A jornalista Catarina Demony investigou o passado da sua família e o resultado está no documentário Debaixo do Tapete. Leva-nos ao encontro dos Matoso de Andrade e Câmara, “dos maiores comerciantes de pessoas escravizadas em Angola entre o século XVIII e XIX”. A história da sua família está “longe de ser única” em Portugal”.

Crónica 74
13 Abril 2023

O que fazer perante um crime? Ignorar? Ocultar? Denunciar? Confrontar? Após anos de digestão, a jornalista Catarina Demony decidiu investigar o que descobriu aos 18 anos: um passado familiar perturbadoramente esclavagista.

O resultado está no documentário Debaixo do Tapete, que nos leva ao encontro dos Matoso de Andrade e Câmara, seus antepassados e “dos maiores comerciantes de pessoas escravizadas em Angola entre o século XVIII e XIX”.

A história estreou-se no grande ecrã do Cinema Ideal, em Lisboa, com casa cheia, e um reconhecimento que Portugal continua por fazer: a ligação directa entre o tráfico transatlântico de pessoas escravizadas, a violência, a segregação, e o racismo.

Sem consentir mais apagamentos, Catarina nota que a história da sua família está “longe de ser única” no país, sendo comum à de tantas outras que fizeram “dinheiro à custa de seres humanos”.

Mas, enquanto a jornalista admite que herdou os privilégios de que hoje usufrui, outros beneficiários do legado esclavagista português permanecem em silêncio.

Essa negação ou alienação em relação ao passado criminoso, expressa no documentário, surge muitas vezes acompanhada de um pensamento desresponsabilizante, que se pode resumir numa frase: “Não é culpa minha aquilo que os meus antepassados fizeram”.

Como se o tivesse de ser para existir reconhecimento!

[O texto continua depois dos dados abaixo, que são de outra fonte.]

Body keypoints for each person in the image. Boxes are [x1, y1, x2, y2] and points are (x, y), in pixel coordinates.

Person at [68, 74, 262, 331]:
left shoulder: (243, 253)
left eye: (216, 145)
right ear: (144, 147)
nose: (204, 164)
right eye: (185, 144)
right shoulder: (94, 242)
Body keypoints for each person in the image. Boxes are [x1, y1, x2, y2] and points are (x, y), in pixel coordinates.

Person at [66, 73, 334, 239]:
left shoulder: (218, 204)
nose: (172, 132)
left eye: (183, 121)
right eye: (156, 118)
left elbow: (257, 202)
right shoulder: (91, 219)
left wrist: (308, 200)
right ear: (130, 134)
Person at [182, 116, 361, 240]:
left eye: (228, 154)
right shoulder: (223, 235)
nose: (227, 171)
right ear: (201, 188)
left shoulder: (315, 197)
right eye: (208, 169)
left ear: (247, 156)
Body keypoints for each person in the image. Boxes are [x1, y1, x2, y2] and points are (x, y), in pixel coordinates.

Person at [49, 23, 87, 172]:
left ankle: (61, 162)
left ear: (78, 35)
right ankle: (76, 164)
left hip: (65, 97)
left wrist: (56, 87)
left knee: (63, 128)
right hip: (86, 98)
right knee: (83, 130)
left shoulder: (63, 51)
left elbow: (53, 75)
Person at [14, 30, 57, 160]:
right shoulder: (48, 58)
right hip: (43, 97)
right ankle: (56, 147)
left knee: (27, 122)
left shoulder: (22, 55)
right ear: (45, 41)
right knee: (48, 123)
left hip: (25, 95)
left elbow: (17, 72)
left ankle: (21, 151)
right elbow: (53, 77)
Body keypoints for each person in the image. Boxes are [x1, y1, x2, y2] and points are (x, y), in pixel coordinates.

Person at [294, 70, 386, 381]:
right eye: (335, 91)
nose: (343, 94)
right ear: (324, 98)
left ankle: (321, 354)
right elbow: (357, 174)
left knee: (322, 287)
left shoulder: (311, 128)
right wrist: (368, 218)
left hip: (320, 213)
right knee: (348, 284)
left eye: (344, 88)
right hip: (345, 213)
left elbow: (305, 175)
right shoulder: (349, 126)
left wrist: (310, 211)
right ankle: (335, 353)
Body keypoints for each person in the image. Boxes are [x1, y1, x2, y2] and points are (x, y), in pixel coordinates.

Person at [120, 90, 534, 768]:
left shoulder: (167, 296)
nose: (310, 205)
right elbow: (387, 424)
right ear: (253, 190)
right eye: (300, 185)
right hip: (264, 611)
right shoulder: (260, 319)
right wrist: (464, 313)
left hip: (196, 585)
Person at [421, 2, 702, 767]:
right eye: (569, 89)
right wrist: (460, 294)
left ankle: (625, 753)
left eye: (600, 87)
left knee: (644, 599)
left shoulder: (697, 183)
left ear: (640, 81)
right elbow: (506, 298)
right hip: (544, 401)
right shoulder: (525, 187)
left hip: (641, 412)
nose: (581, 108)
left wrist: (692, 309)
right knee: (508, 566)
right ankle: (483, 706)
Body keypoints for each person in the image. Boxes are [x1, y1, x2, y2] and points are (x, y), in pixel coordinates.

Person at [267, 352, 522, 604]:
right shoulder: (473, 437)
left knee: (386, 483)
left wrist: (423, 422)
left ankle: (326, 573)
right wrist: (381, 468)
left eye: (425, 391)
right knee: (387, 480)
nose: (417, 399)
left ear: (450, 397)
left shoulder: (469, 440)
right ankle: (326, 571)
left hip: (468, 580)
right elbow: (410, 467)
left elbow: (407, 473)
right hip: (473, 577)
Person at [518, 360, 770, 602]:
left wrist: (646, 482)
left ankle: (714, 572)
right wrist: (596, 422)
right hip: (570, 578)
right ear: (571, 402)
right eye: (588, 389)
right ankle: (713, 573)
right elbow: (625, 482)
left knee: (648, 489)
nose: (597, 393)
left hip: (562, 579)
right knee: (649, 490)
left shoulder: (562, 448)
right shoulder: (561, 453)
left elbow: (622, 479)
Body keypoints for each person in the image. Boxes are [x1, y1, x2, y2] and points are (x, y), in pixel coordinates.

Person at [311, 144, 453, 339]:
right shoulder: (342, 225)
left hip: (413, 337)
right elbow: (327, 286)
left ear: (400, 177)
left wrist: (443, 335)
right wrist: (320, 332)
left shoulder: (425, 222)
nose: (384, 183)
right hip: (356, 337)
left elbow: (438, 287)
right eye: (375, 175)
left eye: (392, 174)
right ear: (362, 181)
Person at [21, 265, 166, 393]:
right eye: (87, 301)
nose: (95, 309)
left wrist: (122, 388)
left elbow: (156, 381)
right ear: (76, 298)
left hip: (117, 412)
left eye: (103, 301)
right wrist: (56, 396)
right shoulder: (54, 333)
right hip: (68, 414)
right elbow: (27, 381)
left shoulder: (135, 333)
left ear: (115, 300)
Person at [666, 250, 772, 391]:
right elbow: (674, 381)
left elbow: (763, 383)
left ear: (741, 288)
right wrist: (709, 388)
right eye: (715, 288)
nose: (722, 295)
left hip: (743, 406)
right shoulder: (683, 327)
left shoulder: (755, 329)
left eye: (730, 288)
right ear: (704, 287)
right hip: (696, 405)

Como se ocorresse a alguém, por exemplo, rejeitar uma herança familiar de milhões de euros sob a alegação de que não trabalhou para a mesma. Ou será que a argumentação apenas se aplica para descartar responsabilidades e nunca para assumir privilégios?

Desempoeirar o passado, humanizar o currículo

Importa questionar e, mais do que isso, compreender como o passado continua a pesar sobre o presente, exercício que tem na Educação a principal ferramenta, conforme apontou o secretário-geral das Nações Unidas, António Guterres.

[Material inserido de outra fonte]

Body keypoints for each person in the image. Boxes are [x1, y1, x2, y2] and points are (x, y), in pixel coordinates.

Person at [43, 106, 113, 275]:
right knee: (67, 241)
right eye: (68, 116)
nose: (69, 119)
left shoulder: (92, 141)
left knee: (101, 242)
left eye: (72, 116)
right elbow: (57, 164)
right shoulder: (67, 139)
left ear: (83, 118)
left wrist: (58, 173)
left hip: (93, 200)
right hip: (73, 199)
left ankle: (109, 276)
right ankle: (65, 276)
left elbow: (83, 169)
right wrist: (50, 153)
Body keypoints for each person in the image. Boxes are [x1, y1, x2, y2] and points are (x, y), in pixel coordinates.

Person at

“Podemos traçar uma linha recta desde a era da exploração colonial até às desigualdades sociais e económicas de hoje. As cicatrizes da Escravatura ainda são visíveis nas persistentes disparidades de riqueza, rendimentos, saúde, educação e oportunidades”, notou o responsável, no Dia Internacional em Memória das Vítimas da Escravatura e do Tráfico Transatlântico de Pessoas Escravizadas, assinalado a 25 de Março.

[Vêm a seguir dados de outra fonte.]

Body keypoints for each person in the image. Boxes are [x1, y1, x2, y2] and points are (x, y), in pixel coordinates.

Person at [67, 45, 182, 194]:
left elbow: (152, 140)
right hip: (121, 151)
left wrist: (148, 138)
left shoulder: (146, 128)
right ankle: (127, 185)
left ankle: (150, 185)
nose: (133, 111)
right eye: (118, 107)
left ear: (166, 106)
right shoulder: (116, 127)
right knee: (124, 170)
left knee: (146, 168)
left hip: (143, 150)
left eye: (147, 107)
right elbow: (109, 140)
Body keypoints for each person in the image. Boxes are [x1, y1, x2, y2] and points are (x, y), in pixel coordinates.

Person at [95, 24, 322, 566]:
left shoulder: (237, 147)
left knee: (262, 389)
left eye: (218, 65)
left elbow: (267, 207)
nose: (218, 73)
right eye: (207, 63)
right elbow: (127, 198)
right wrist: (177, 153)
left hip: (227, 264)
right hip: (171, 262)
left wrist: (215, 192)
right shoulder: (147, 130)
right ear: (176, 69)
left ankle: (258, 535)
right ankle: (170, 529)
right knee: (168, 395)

Na mesma data, Guterres apelou aos Governos para introduzirem nos currículos escolares as causas, expressões e impactos actuais desse capítulo sangrento da História da Humanidade.

“O empreendimento maligno da Escravatura durou mais de 400 anos. Foi a maior migração forçada sancionada legalmente na história da Humanidade”, sublinhou o líder da ONU, lembrando que “milhões de crianças, mulheres e homens africanos foram sequestrados e traficados através do Atlântico, arrancados das suas famílias e terras natais”, com resultados catastróficos. “As suas comunidades foram dilaceradas, os seus corpos mercantilizados, a sua humanidade negada”, efeito que persiste até hoje, e que o documentário Debaixo do Tapete permite confrontar.

Ao dar nome a alguns dos protagonistas dessas atrocidades, e ao relacionar os seus crimes com a desumanização e racialização das relações no presente, a produção de Catarina Demony – com realização de Carlos Costa – traz alguma humanidade à discussão sobre a Escravatura.

E demonstra como, por vezes, basta sacudir o tapete para desempoeirar o passado.